### Extrait retenu:
━━━━━━━━━━━━━━━━━━━━

Attaques de Paris : Pour un monde d’humanité, une mondianité !
Les ignobles attentats de Paris viennent de nouveau dire, s’il en était besoin, qu’il n’existe nulle totale sécurité, le risque zéro étant une illusion.
Mieux, en ces temps d’aggravation des divisions entre minorités de pays riches, anciens seigneurs saigneurs du monde, et une majorité de pays pauvres, aucune frontière, même hermétiquement fermée, ne peut assurer la paix à l’intérieur de son territoire ainsi sanctuarisé supposé garantir la paix quand on le transforme juste en cible idéale aux exclus, les damnés terroristes des damnés de la terre.
L’horreur dans les rues de Paris et de Saint-Denis doit inciter les responsables français et européens à un peu plus d’humilité pour reconnaître la part de responsabilité des politiques occidentales dans l’état actuel de chaos mondial.
Car une telle horreur, si elle reste exceptionnelle en Europe, est bien le pain quotidien des pays du Sud transformés en réserve indienne du fait d'une politique inepte dont la libre circulation est la symbolique d'un terrorisme mental nourrissant les horreurs qui s'étalent sous nos yeux.

━━━━━━━━━━━━━━━━━━━━

### Consigne A:
Traduisez en anglais la phrase suivante de l'extrait sur les attentats de Paris : « L’horreur dans les rues de Paris et de Saint-Denis doit inciter les responsables français et européens à un peu plus d’humilité pour reconnaître la part de responsabilité des politiques occidentales dans l’état actuel de chaos mondial. »
### Consigne B:
D'après l'extrait sur les attentats de Paris, qu'est-ce qui constitue une illusion ?
### Consigne C:
Poursuivez l'extrait sur les attentats de Paris en reprenant après sa dernière phrase.

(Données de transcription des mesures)
━━━━━━━━━━━━━━━━━━━━

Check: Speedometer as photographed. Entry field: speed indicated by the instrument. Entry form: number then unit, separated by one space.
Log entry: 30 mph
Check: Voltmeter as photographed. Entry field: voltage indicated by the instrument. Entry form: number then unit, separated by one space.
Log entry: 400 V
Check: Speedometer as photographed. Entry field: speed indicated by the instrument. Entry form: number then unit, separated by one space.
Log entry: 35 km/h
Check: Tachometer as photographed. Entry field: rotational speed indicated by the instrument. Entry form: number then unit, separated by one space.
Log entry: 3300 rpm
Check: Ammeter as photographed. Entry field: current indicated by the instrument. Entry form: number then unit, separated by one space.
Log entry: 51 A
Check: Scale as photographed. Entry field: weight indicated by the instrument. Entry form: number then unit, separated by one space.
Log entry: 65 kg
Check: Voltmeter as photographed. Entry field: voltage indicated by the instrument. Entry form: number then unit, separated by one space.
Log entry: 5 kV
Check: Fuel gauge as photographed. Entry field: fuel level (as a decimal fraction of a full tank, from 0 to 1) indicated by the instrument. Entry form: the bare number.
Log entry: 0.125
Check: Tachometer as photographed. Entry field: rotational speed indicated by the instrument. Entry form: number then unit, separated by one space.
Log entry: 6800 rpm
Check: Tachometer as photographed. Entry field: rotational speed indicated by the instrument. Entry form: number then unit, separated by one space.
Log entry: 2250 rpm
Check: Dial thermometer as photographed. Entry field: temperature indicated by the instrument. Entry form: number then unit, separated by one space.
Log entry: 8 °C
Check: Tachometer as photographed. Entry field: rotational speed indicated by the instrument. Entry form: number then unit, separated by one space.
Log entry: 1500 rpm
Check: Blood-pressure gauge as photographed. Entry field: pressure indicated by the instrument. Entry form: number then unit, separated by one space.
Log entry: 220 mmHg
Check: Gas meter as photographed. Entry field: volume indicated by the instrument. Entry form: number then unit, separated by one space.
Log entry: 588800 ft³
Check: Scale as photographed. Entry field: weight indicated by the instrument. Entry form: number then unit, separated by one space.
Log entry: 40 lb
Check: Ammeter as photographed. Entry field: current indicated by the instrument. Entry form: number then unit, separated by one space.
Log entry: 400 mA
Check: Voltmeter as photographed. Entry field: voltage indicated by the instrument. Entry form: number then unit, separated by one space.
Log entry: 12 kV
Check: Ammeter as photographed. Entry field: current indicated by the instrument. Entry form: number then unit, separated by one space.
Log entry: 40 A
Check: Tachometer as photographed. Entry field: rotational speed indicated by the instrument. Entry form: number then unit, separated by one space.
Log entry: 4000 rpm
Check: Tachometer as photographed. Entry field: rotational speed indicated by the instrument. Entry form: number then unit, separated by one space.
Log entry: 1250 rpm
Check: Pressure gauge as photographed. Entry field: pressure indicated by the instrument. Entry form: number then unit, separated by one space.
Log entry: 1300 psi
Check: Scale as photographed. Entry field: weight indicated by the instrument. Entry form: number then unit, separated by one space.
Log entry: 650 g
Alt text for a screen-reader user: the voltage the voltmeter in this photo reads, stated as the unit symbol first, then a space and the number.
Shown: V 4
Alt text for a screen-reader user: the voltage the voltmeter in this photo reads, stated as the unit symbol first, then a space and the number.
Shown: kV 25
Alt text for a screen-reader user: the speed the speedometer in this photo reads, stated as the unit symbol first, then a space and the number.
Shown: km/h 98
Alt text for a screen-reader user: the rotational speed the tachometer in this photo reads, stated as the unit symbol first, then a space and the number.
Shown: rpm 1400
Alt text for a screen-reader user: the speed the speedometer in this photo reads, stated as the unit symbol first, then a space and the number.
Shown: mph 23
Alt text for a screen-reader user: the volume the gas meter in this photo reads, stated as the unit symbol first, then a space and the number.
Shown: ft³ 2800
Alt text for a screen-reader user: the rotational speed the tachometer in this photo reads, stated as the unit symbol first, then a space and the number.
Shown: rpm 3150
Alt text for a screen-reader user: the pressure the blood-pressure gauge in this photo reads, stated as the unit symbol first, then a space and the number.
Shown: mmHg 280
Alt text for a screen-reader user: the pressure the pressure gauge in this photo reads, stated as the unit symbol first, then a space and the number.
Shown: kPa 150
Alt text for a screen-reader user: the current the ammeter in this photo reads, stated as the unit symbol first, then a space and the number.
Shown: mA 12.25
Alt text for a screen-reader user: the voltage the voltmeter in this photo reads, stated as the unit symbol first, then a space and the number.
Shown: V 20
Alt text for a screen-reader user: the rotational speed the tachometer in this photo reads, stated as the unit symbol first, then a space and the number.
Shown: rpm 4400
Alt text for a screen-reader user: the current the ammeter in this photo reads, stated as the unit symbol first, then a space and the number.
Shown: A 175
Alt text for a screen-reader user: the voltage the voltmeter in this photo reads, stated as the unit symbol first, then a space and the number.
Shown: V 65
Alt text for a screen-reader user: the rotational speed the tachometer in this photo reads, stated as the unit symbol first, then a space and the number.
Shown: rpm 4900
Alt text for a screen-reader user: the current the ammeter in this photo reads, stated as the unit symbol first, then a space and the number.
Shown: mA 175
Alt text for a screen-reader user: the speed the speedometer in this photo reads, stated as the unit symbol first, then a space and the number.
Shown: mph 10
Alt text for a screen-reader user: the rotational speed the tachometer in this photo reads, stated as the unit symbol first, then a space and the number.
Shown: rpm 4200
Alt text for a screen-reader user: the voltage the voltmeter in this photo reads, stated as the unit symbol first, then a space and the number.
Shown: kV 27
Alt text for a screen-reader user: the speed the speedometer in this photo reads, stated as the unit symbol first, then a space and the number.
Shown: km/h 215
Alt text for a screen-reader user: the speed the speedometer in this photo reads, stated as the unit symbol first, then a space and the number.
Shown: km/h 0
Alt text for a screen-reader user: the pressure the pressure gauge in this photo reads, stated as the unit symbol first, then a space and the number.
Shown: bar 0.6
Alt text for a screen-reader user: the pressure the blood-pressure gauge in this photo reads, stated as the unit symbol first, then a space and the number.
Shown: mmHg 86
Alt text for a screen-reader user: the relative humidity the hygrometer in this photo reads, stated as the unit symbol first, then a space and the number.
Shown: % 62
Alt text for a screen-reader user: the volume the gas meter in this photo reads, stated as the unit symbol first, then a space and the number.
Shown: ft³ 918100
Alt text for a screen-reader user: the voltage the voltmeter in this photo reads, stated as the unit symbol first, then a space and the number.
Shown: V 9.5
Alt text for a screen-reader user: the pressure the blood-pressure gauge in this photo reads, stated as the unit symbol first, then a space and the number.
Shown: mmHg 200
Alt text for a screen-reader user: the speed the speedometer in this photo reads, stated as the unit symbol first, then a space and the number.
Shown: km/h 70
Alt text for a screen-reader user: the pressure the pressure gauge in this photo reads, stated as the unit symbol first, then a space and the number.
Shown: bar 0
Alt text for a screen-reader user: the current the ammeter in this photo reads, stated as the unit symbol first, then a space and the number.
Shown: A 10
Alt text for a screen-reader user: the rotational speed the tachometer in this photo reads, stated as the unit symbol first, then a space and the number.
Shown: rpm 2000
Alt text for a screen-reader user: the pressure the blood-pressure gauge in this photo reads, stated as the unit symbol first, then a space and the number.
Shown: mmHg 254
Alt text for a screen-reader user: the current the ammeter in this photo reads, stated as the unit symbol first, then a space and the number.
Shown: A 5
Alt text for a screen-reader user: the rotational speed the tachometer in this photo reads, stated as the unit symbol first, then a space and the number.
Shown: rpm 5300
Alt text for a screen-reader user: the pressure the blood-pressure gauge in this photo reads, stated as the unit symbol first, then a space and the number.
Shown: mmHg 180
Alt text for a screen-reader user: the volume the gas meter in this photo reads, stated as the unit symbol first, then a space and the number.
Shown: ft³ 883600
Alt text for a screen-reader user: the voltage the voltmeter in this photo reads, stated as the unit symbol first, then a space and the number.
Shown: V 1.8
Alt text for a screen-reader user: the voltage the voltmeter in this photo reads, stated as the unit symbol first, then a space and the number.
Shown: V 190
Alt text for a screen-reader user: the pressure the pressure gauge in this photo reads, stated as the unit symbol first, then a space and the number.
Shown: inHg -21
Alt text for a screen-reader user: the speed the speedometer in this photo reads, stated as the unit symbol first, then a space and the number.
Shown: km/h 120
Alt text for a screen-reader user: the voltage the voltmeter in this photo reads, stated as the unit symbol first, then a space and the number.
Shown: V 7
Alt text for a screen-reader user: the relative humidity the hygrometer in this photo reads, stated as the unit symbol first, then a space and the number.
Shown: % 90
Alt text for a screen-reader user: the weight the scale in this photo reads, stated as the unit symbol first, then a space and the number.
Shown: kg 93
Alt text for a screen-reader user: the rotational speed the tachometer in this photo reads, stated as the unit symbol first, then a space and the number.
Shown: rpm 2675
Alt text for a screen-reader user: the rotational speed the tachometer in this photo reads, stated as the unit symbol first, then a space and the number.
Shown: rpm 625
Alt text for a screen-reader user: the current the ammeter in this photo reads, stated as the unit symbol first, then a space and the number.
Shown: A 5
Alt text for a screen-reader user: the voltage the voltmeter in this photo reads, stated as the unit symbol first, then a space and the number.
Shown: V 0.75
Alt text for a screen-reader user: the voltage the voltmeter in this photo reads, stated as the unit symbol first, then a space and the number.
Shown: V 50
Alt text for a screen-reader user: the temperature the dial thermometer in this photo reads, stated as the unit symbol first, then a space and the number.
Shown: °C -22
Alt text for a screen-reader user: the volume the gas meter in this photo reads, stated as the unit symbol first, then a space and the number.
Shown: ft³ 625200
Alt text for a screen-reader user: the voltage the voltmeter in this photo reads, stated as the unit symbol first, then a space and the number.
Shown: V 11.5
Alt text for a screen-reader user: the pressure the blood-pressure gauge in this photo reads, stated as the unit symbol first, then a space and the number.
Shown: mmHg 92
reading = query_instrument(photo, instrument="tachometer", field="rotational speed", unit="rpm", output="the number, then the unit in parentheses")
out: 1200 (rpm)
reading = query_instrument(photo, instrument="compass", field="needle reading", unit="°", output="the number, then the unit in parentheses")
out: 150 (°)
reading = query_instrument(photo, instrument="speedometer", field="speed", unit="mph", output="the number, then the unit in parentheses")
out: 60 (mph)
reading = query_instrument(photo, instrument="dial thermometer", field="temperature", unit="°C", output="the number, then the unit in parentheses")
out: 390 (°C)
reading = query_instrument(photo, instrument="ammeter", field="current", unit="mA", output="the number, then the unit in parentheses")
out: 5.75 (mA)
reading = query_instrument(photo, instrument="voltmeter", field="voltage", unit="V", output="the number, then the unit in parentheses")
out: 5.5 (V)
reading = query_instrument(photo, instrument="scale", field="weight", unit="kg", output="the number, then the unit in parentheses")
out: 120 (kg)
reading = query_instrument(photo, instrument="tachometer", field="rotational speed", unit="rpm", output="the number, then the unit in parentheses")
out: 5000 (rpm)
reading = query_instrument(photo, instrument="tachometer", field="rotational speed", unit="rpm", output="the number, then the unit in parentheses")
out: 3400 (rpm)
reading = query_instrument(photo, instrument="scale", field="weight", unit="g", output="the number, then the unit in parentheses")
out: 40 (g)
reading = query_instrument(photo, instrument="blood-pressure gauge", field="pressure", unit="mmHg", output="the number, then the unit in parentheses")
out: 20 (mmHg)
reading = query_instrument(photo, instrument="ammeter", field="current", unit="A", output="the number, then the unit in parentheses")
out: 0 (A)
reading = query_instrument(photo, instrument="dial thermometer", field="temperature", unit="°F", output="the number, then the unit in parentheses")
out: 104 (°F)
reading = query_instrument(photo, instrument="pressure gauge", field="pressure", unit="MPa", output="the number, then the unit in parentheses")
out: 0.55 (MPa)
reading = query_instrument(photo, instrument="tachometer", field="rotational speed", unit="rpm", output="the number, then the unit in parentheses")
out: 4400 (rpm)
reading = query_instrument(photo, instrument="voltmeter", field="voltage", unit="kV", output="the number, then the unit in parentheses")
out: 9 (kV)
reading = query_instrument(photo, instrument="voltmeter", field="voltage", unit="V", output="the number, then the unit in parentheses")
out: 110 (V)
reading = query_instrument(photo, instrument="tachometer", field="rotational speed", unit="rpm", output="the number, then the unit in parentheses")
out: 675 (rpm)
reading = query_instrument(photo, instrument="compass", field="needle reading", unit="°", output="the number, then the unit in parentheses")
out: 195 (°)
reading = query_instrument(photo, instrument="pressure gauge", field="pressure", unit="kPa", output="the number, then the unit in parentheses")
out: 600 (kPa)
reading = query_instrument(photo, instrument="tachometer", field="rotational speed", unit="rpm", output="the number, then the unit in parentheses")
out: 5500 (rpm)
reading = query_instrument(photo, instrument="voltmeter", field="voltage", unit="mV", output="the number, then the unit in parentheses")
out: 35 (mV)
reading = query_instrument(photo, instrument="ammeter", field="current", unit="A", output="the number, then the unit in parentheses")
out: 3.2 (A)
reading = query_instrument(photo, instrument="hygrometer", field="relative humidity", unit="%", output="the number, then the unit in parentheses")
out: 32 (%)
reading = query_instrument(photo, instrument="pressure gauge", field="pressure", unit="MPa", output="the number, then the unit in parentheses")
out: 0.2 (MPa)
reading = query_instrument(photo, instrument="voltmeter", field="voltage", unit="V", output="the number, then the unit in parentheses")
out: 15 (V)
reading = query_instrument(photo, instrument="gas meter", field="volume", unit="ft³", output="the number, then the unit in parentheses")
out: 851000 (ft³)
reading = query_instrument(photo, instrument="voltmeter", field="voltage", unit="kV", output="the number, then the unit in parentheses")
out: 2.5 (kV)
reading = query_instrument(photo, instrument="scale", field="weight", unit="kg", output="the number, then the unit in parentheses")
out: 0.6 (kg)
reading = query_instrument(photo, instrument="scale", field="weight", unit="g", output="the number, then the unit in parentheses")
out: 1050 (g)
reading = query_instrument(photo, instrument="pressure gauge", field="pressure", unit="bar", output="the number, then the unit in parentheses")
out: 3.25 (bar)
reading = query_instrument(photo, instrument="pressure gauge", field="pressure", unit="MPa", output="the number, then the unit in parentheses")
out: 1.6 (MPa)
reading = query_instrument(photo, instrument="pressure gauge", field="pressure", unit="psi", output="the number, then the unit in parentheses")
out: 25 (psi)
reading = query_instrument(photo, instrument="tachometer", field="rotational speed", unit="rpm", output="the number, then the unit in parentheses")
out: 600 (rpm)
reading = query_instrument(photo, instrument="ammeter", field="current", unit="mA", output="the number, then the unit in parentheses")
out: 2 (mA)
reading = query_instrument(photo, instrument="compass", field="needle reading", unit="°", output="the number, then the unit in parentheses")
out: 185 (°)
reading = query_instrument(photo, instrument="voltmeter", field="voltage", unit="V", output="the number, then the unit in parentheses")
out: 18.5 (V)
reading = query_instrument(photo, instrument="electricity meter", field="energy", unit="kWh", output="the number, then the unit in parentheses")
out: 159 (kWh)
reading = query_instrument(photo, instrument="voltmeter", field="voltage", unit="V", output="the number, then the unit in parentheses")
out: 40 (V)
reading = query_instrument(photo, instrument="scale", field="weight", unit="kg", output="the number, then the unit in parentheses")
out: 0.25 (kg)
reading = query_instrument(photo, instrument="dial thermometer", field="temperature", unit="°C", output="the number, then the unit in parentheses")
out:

━━━━━━━━━━━━━━━━━━━━

### Réponse A:
The horror in the streets of Paris and Saint-Denis should prompt French and European leaders to show a little more humility in acknowledging the share of responsibility borne by Western policies for the current state of global chaos.

### Réponse B:
Le risque zéro.

### Réponse C:
Un immeuble planétaire
C'est que le monde est devenu bien mieux qu’un village, un immeuble planétaire. Il est certes constellé de tribus postmodernes, mais elles sont désormais privées d'espaces larges, étant confinées dans un espace réduit qui exaspère leurs velléités libertaires en limitant leurs élans de liberté.
Comparable à un immeuble, même s'il est planétaire, le monde ne diffère plus du bâtiment connu. Oublions sa taille qui ne modifie en rien à l'essentiel, la saine gestion de l'immeuble composé d'étages, d'appartements, de sous-sols, de parking, de combles et de caves. Une telle parabole de l'immeuble planétaire impose que la vision des choses doive changer, s'élargir au fur et à mesure du rétrécissement du monde.
Or, à jouer comme on n’arrête de le faire à attiser les feux dans ce monde livré aux démons des idéologies sanglantes, tout autant religieuses que profanes, Dieu et Mammon, on ne peut que voir l’incendie se propager partout dans l'immeuble, y compris chez soi.
Le monde ancien où l’Occident dictait impunément sa loi n’existe plus ; ce qui impose d’arrêter les vaines politiques de gribouille toujours menées au nom de concepts périmés. Nous en avons eu une illustration avec le dernier sommet à Malte de l’Europe avec l’Afrique où l'on persiste et signe à ignorer le vrai problème de la crise migratoire qui n’est pas l’immigration clandestine, mais la frontière et le visa qui créent le clandestin.
La société civile des pays d’Afrique a dénoncé ce sommet dont elle a été d’ailleurs mise à l’écart, confirmant que la coopération entre le Nord et le Sud ne peut plus et ne doit aucunement rester « eurocentrée », juste préoccupée par les expulsions et la contribution des pays du Sud au combat de la migration dite irrégulière.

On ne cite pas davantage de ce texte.